§ EXTRACT TO READ:
——————————

It cannot be over-stated how grateful we all were to our run leaders and back markers. Trips like these cannot succeed without them. As an aspiring run leader myself, having taken the Run Leader/Back Marker course, I see the dedication they have and the hours and days they put in preparing. I can vouch too for the effort it takes and would encourage as many of you as possible to join their ranks.

Saturday Night meant our second dinner at the hotel, where the theme of good solid food in large portions continued. More stories were told and award nominations submitted ahead of the medal ceremony. I shan’t name names, but the Numpty award involved overcooking it on a cattle grid. The Poor Marking award went to the chap who didn’t notice he was being asked to go down as a marker and instead shot past the run leader. Diamond Geezer went to the very kind hearted Gary who took Nina pillion all day after she fell ill overnight. The lesson here of course is that she correctly applied the final S of the POWDDERSSS check, ‘Self’ and remained safe by not riding when she felt too ill.

Lastly, a brief mention of the Most Improved Rider medal which was very generously awarded to me. As Coral explained, a couple unfortunate experiences meant I lost a lot of confidence earlier this year. But, with the support of my fellow club members including Colin Wheeler and taking part in training weekends like this, I am once again in love with Ulysses, my faithful BMW S1000R.

Tired and happy, we retired to bed after a thrilling day, ahead of the ride back South on Sunday. Again, our thanks go to those who volunteered to lead us on the homeward journey. They too ensured fabulous roads and fuel and food on the way. As the groups headed home I can imagine they all went home feeling grateful, happy and full of the joys that only a 600-mile training weekend can bring.

Finally, a huge thank you to all involved in the organisation of this fantastic weekend. Hotels don’t book themselves, routes don’t appear out of thin air and emails don’t write themselves. Coral, Brian, Kelly, Paul, Anthea, Andy, Andy, Nigel, Bryan, Bob, Piotr and Anetta, thank you for making all this possible.

——————————

§ DATASET CONTENT:
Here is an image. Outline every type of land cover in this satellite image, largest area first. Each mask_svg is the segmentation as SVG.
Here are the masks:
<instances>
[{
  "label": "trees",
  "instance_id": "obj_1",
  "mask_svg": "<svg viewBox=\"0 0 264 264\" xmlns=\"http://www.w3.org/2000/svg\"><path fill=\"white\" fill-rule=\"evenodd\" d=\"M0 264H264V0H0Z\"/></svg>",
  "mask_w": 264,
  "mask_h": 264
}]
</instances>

——————————

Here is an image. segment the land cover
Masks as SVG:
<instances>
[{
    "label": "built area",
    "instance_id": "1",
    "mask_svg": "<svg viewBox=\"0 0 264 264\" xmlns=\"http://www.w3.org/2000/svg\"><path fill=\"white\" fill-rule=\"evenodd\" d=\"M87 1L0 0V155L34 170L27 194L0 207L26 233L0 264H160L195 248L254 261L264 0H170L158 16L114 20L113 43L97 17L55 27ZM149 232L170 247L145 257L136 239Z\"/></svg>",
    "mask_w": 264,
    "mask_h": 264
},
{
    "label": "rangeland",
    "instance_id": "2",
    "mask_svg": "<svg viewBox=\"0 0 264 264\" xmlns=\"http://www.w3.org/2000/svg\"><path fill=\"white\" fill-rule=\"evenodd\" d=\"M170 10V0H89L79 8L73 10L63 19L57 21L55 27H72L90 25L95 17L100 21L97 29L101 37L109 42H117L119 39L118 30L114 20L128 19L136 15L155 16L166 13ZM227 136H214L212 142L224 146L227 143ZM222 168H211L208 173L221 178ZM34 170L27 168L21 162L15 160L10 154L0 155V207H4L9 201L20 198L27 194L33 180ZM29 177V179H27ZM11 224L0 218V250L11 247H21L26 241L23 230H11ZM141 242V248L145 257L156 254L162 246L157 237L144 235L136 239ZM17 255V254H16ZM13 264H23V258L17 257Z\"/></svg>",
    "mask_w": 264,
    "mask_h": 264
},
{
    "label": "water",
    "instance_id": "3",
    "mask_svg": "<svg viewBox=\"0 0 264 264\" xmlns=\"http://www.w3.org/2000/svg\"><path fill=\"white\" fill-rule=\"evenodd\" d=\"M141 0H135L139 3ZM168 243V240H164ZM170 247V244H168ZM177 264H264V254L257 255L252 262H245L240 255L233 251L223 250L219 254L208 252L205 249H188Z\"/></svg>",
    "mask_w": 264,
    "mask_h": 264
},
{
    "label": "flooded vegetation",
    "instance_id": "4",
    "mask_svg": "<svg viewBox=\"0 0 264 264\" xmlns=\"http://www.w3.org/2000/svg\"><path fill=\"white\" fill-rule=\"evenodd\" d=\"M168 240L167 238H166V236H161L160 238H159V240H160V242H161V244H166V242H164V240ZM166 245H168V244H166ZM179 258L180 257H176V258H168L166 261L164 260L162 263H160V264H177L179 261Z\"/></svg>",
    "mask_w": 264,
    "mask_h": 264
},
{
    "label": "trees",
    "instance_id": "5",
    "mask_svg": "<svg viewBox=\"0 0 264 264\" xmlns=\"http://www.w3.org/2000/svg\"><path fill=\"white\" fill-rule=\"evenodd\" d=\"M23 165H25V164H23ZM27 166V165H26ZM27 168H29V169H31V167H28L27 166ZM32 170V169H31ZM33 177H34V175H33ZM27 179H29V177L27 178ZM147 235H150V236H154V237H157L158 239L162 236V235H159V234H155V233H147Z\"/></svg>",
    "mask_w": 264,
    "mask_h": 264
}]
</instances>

——————————

§ AIM 1:
In the training weekend report, what is the name of the writer's motorcycle, and what model is it?
§ AIM 2:
Translate this sentence from the training weekend report into French: "Hotels don’t book themselves, routes don’t appear out of thin air and emails don’t write themselves."
§ AIM 3:
List every award named in the training weekend report.

§ FINAL RESULT 1:
Ulysses, a BMW S1000R.

§ FINAL RESULT 2:
Les hôtels ne se réservent pas tout seuls, les itinéraires ne sortent pas de nulle part et les e-mails ne s'écrivent pas tout seuls.

§ FINAL RESULT 3:
Numpty award
Poor Marking award
Diamond Geezer
Most Improved Rider medal